I generally enjoyed the movie; I liked Megan, Craig, and Annika, and I thought that all of the actors gave pretty solid performances.  That said, there were a couple of things that bugged me about the story.  One of my least favorite movie tropes is, "Someone has a secret, and everyone's eventually going to find out, and they're going to be really mad for like five minutes, and then everything will be cool."  When Megan explains to Craig how she met Annika and why she wants to stay with them, there is not much of a reason for her to withhold the information that she is engaged and needs some space...but she does, and she makes out with and (presumably) has sex with Craig without telling him, and then Annika finds out by accident, and Megan has to tell Craig, and...yeah.  I guess she doesn't tell them about the engagement initially because she doesn't really feel that great about the whole thing, and I guess she just got swept up in things with Craig and decided to go for it, but the lies just make things so much more uncomfortable than necessary, and add an additional, unnecessary level of drama.  It would be challenging enough for her to try to figure out what she wants and deal with her feelings for Craig without also having to deal with the consequences of lying about the whole thing, and given how nice and understanding that Craig and Annika are, it seems cruel of her to mess with them like that. 

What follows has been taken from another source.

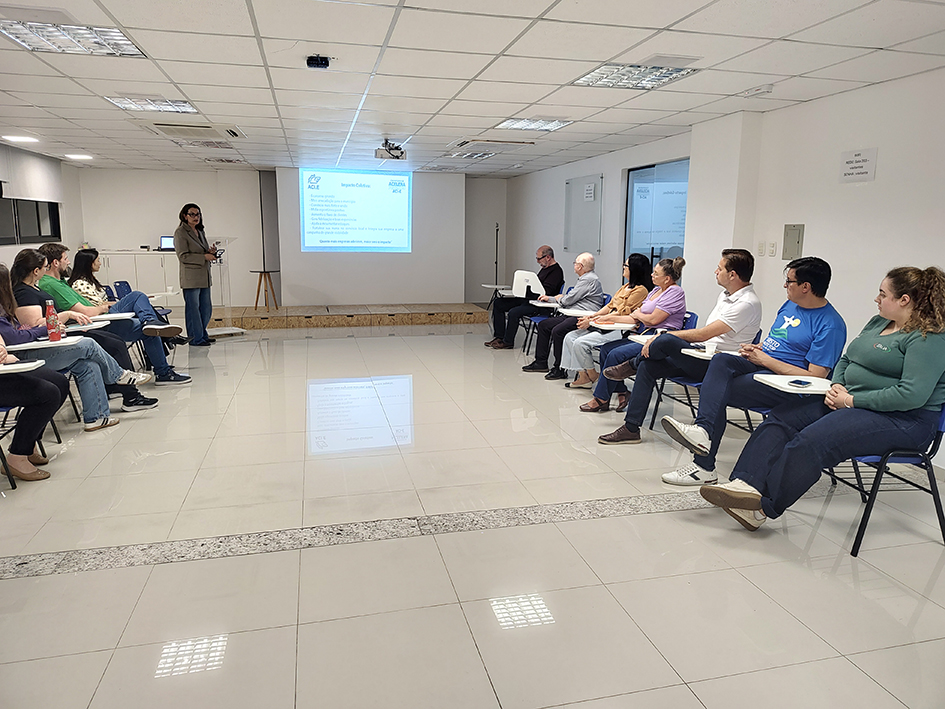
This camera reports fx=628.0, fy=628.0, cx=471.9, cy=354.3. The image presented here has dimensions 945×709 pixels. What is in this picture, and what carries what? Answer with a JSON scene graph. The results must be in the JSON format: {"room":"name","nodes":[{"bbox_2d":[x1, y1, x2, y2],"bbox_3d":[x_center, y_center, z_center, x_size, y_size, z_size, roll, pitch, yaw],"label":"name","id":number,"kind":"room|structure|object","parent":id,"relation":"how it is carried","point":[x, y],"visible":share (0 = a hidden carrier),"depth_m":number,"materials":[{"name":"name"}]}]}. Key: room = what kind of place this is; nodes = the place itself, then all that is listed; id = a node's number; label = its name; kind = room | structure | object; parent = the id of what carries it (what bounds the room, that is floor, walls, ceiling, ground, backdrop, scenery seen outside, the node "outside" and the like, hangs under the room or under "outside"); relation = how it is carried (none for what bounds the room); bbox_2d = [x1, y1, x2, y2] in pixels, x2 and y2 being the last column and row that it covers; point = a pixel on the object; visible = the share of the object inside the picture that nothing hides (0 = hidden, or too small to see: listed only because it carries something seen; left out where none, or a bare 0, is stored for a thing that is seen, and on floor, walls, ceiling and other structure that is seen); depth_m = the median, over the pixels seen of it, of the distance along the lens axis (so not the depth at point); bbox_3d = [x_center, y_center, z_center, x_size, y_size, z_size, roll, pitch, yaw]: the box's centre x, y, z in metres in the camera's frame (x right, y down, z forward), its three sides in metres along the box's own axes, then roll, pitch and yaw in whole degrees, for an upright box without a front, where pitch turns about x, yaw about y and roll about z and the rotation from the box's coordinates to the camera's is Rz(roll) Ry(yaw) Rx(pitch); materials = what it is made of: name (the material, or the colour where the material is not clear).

Also...she initially does what she says she was going to do, which is leave Craig and Annika at the end of the week and go off to marry her fiancĂ© in Vegas.  The thing that makes her change her mind is that, though they had said they were going to go off and get married without telling their friends and families, Anthony takes a selfie of them at the airport and immediately sends it to their friends, wanting them to be involved.  This makes Megan feel like he's doing the whole wedding thing for the sake of the group, not for them, and tells him that she's "dropping out of the group." I mean, sure, don't marry him if you're doing it for the wrong reasons and also have feelings for someone else, and sure, distance yourself from your friends if you feel like they're not good for you anymore...but how about explaining what you're doing and what you want? It seems like her pattern has been to go along with whatever everyone else wants, never saying or even really thinking about what she wants, then running away when she realizes she wants something else; isn't "dropping out of the group" sort of the same thing? Why can't she try to explain herself to Allison and the others? I also have my misgivings about her jumping right into a relationship with Craig; presumably, her relationship with Anthony hasn't been good for a long time, but she's been with him for twelve years.  She must at least care about him, right? I think the point is that she didn't know what she wanted until she found it, and now that she's found it she's just going to go for it without a care about what anyone else thinks, which is great, but I think just abandoning her whole life seems a little drastic, as well.

So, bottom line: enjoyable movie, good performances. Misgivings about the story.